**What to produce:** For each statement, say yes or no as to whether the office action below agrees with it, and quote the words that decide it: (a) the amended claims were filed on 12/30/2021; (b) claims 4 and 13 are still pending; (c) the previous Office action remains final.

**Selected text:**
DETAILED ACTION
Notice of Pre-AIA  or AIA  Status
The present application, filed on or after March 16, 2013, is being examined under the first inventor to file provisions of the AIA .
Examiner notes the entry of the following papers:
Amended claims filed 12/30/2021.
Applicant arguments/remarks made in amendment filed 12/30/2021.

A request for continued examination under 37 CFR 1.114, including the fee set forth in 37 CFR 1.17(e), was filed in this application after final rejection.  Since this application is eligible for continued examination under 37 CFR 1.114, and the fee set forth in 37 CFR 1.17(e) has been timely paid, the finality of the previous Office action has been withdrawn pursuant to 37 CFR 1.114.  Applicant's submission filed on 12/30/2021 has been entered.
 
Claims 1, 5-7, 10, 14-16, and 19 are amended.
Claims 4 and 13 are cancelled.
Claims 1-3, 5-12, and 14-20 are pending.

Response to Arguments
Applicant’s arguments filed 12/30/2021 in regard to prior art of record does not disclose the amended limitations are moot in view of a new ground of rejection.  Please see detailed rejection below.
Claim Rejections - 35 USC § 103
The following is a quotation of 35 U.S.C. 103 which forms the basis for all obviousness rejections set forth in this Office action:
A patent for a claimed invention may not be obtained, notwithstanding that the claimed invention is not identically disclosed as set forth in section 102, if the differences between the claimed invention and the prior art are such that the claimed invention as a whole would have been obvious before the effective filing date of the claimed invention to a person having ordinary skill in the art to which the claimed invention pertains. Patentability shall not be negated by the manner in which the invention was made.

Claims 1-3, 5-7, 10-12, 14-16, and 19-20 are rejected under 35 U.S.C. 103 as being unpatentable over Graepel et al (ML Confidential: Machine Learning on Encrypted Data, herein Graepel), Chen et al (Privacy-Preserving Backpropagation Neural Network Learning, herein Chen) and Leboeuf et al (A New Learning Algorithm for Neural Networks with Integer Weights and Quantized Non-linear Activation Functions, herein Leboeuf).
Regarding claim 1,
	Graepel teaches a machine learning system, comprising:
	a memory storing at least one instruction, a processor communicatively coupled to the memory, wherein the processor is configured to access and execute at least one instruction from the memory for: inputting raw data to a first partition of a neural network, (Graepel, page 1, paragraph 1, line 1 “We demonstrate that, by using a recently proposed leveled homomorphic encryption scheme, it is possible to delegate the execution of a machine learning algorithm to a computing service while retaining confidentiality of the training and test data.” In other words, machine learning algorithm is machine learning system and test data is raw data.  Examiner notes that a machine learning algorithm implicitly requires a system with a processor, capable of executing instructions, and memory, in order to be implemented and executable.)

**Material:**

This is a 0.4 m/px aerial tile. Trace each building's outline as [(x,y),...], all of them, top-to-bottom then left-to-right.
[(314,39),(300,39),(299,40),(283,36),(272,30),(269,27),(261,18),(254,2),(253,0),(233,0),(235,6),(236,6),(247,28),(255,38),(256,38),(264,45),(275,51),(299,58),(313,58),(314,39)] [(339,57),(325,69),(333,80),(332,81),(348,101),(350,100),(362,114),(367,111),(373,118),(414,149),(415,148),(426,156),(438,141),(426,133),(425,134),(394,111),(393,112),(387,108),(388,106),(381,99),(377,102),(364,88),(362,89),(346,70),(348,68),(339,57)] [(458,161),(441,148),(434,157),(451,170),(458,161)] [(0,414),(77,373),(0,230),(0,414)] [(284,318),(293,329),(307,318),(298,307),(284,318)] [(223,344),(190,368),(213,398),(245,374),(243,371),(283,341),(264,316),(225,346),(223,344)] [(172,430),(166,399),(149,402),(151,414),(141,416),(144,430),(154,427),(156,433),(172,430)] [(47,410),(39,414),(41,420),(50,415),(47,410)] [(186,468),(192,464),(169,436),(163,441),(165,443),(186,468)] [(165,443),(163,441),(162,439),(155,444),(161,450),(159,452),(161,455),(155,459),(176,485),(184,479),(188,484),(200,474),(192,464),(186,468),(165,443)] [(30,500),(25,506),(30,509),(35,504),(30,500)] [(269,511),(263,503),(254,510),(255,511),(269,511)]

**Result of this task:**
(a) Yes: "Amended claims filed 12/30/2021."
(b) No: "Claims 4 and 13 are cancelled."
(c) No: "the finality of the previous Office action has been withdrawn pursuant to 37 CFR 1.114."